In a major realignment of maritime assets, CMA CGM and Stonepeak finalized the creation of United Ports LLC on January 28, 2026. This club-style Joint Venture is a classic “Real Asset Recapitulation,” where an industrial operator (CMA CGM) monetizes a portion of its asset base while retaining operational control, and a financial sponsor (Stonepeak) gains access to core infrastructure with inflation-linked cash flows.
The JV encompasses a portfolio of 10 container terminals, assets that are notoriously difficult to acquire in the open market due to their strategic national importance. Stonepeak’s capital injection will fund modernization projects, including automation and decarbonization initiatives required to keep these ports competitive. For CMA CGM, the deal provides a significant liquidity event to deleverage its balance sheet following years of aggressive acquisitions.
This partnership underscores the growing interdependence between “Big Shipping” and “Big Infrastructure.” As supply chains become more complex, shipping lines are seeking financial partners to share the burden of maintaining land-side infrastructure.
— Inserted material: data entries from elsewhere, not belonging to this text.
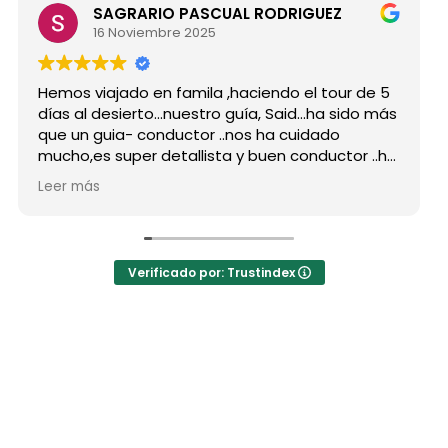
SAGRARIO PASCUAL RODRIGUEZ
16 Noviembre 2025
s viajado en famila ,haciendo el tour de 5
Hicimos 
 al desierto...nuestro guía, Said...ha sido más
grupo d
un guia- conductor ..nos ha cuidado
para si
o,es super detallista y buen conductor ..ha
Desde mi
do atento a todas nuestras peticiones y
reserva
 más
Leer má
enseñado muchos lugares
como po
vidables...Muy Buen Profesional y mejor
antes d
ona..Gracias Said.
todas m
uanto a la agencia,..súper agradecida a Mila
La orga
Verificado por: Trustindex
hoteles
a hotel
auténti
las jaim
El desay
precio 
los bue
Mohamed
Stonepeak, with its deep bench in transport and logistics, acts as the perfect co-pilot, offering capital solutions that go beyond simple sale-and-leaseback arrangements.
Why It Matters Summary:
This JV signals a continued appetite for “brownfield” infrastructure. By carving out terminal assets into a shared vehicle, operators can recycle capital into new vessels or logistics tech, while infrastructure funds secure the steady, contracted yields their LPs demand.